What this task involves: The pictures in the data below are to be omitted; all else must be duplicated exactly.

____________

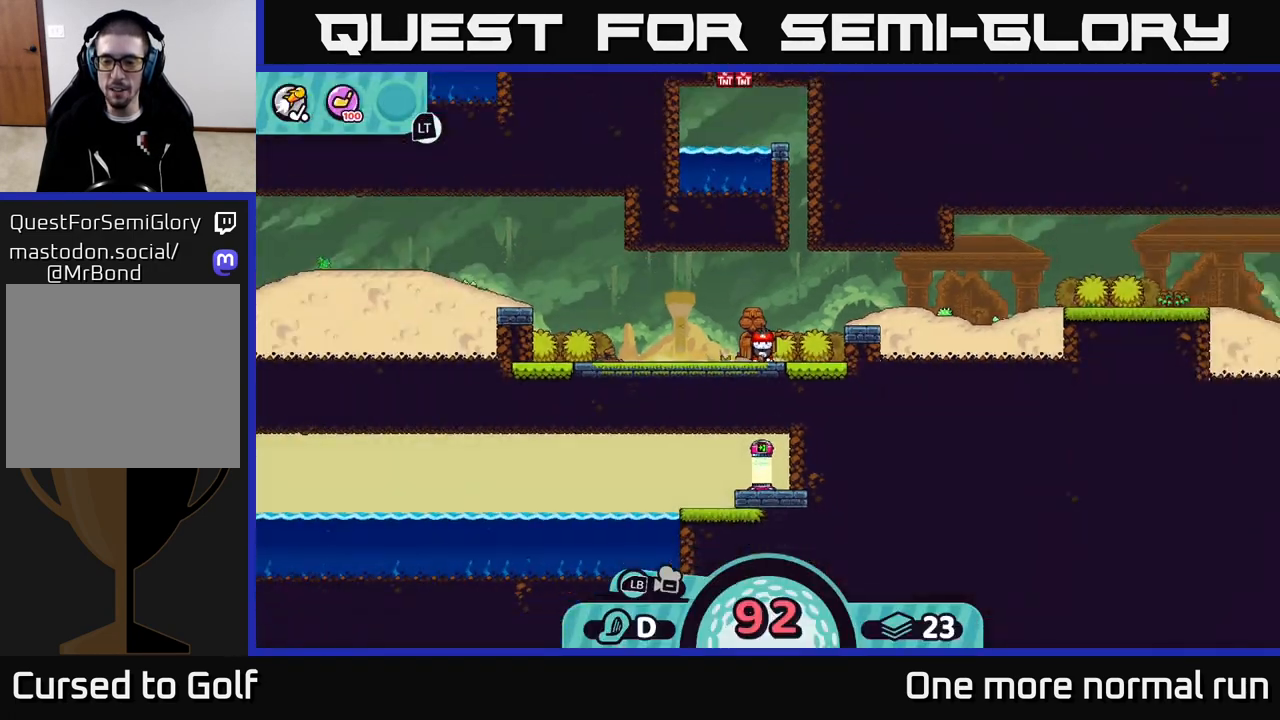
{"buttons": ["R2"], "left_stick": "right", "right_stick": "center", "button_events": []}
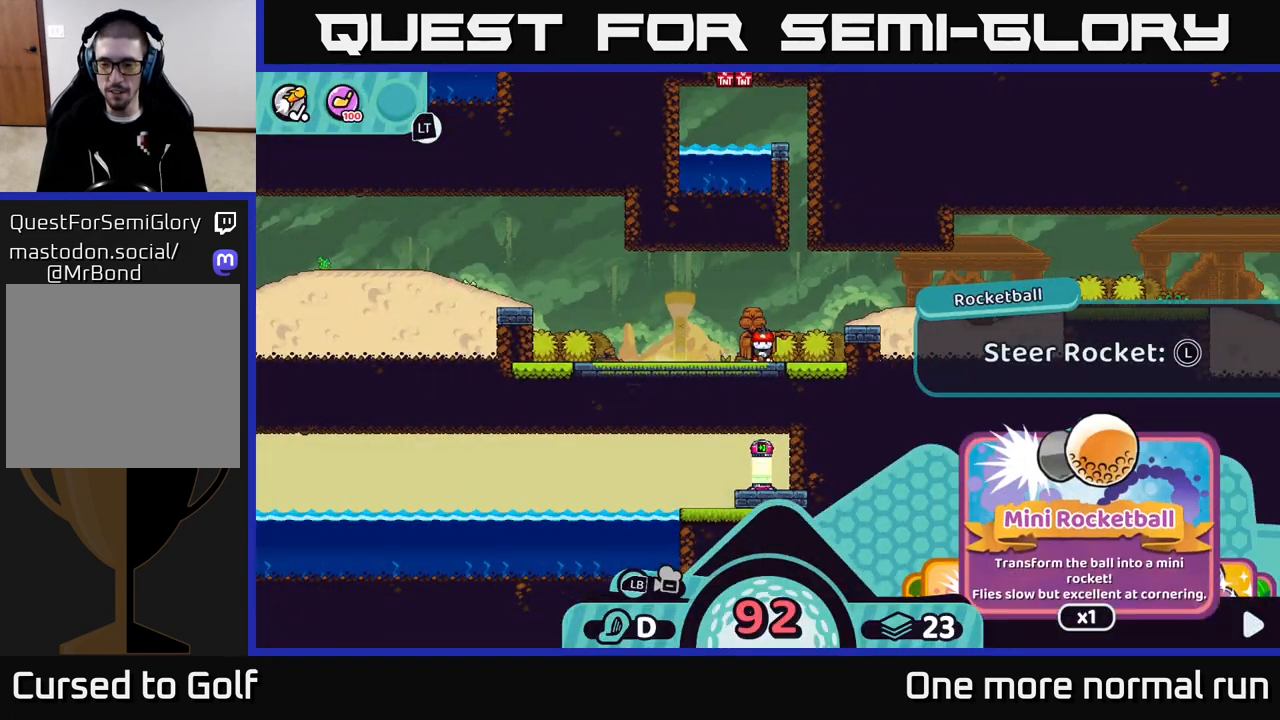
{"buttons": ["R2"], "left_stick": "right", "right_stick": "center", "button_events": []}
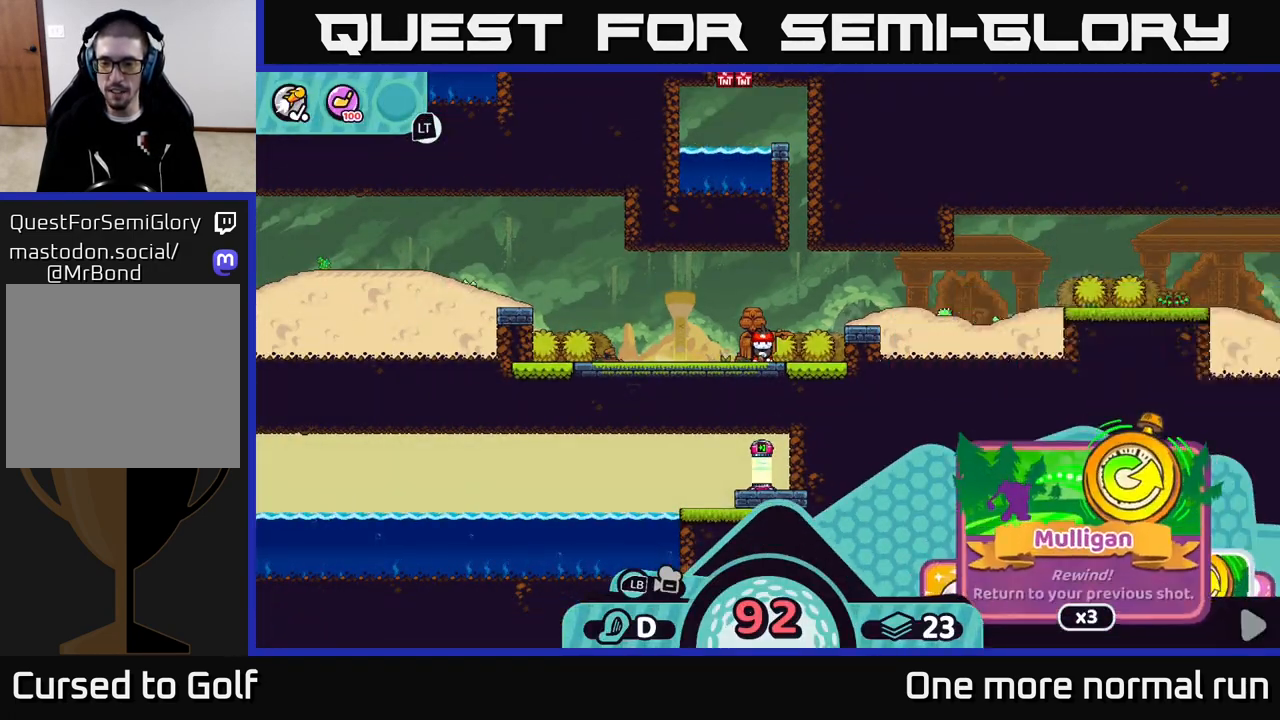
{"buttons": ["R2"], "left_stick": "right", "right_stick": "center", "button_events": []}
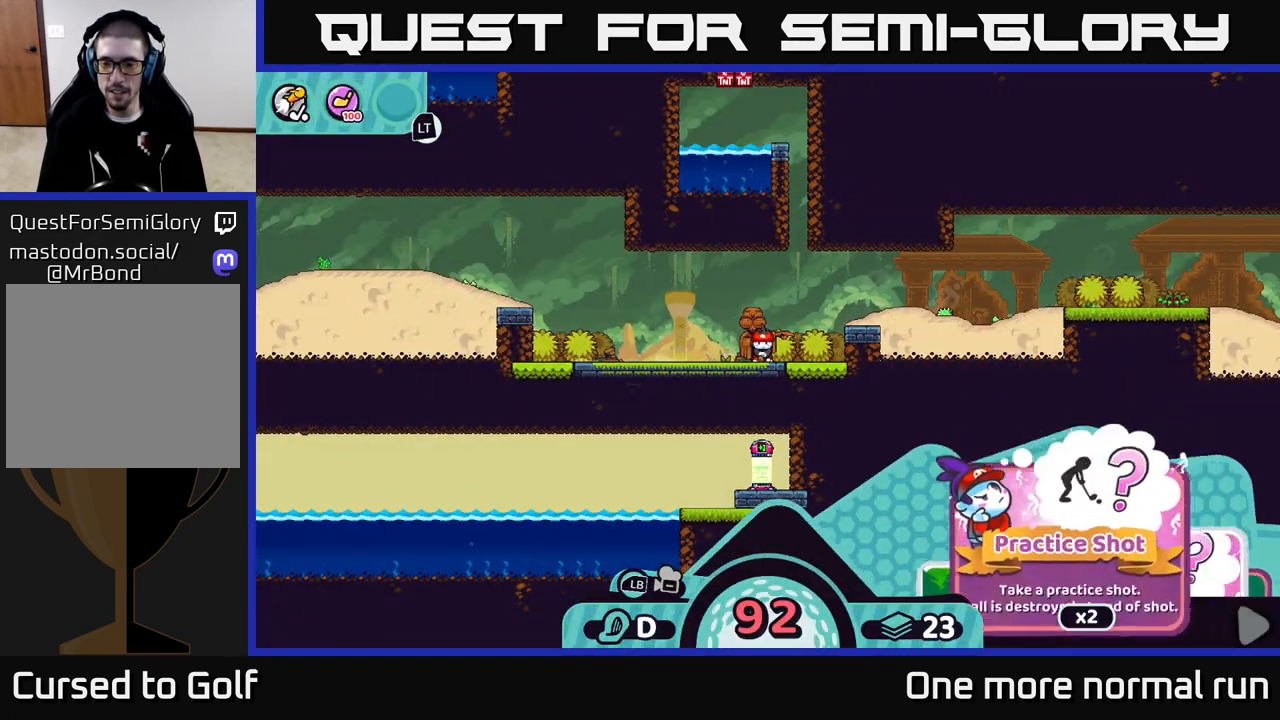
{"buttons": ["R2"], "left_stick": "right", "right_stick": "center", "button_events": []}
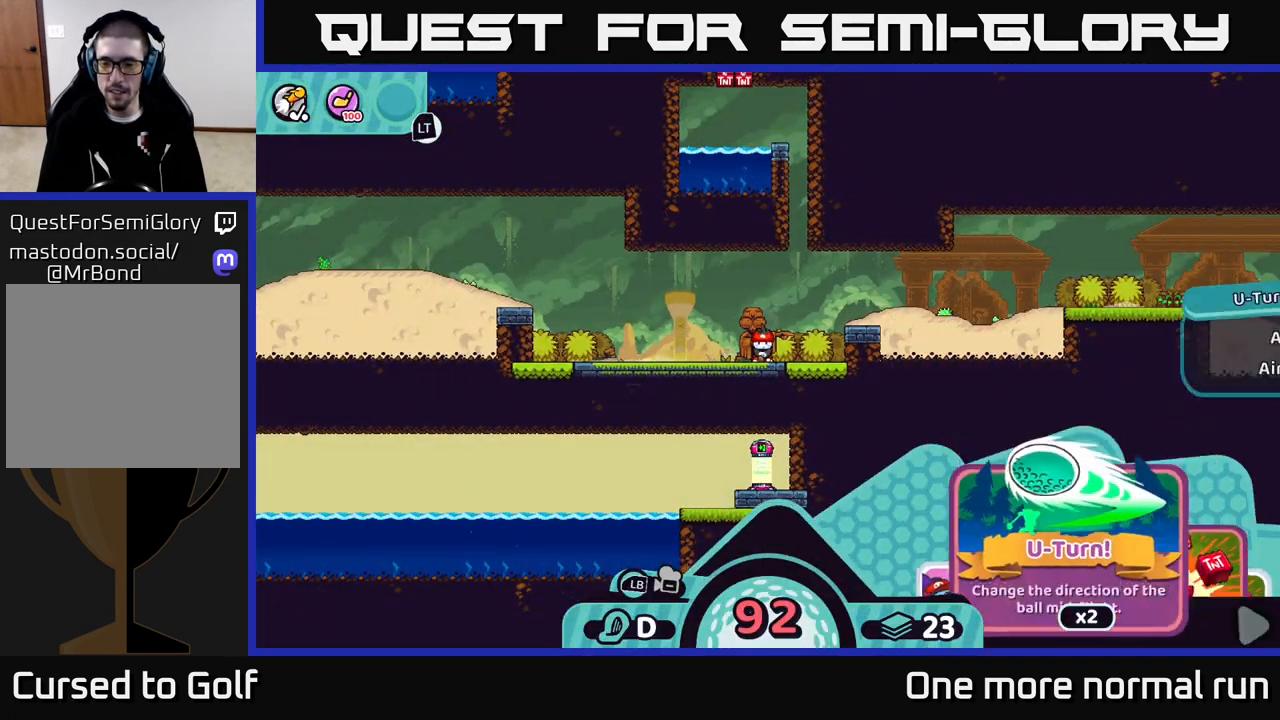
{"buttons": ["R2"], "left_stick": "left", "right_stick": "center", "button_events": []}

____________

Reply to the exercise:
{"buttons": ["R2"], "left_stick": "right", "right_stick": "center", "button_events": []}
{"buttons": ["R2"], "left_stick": "right", "right_stick": "center", "button_events": []}
{"buttons": ["R2"], "left_stick": "right", "right_stick": "center", "button_events": []}
{"buttons": ["R2"], "left_stick": "right", "right_stick": "center", "button_events": []}
{"buttons": ["R2"], "left_stick": "left", "right_stick": "center", "button_events": []}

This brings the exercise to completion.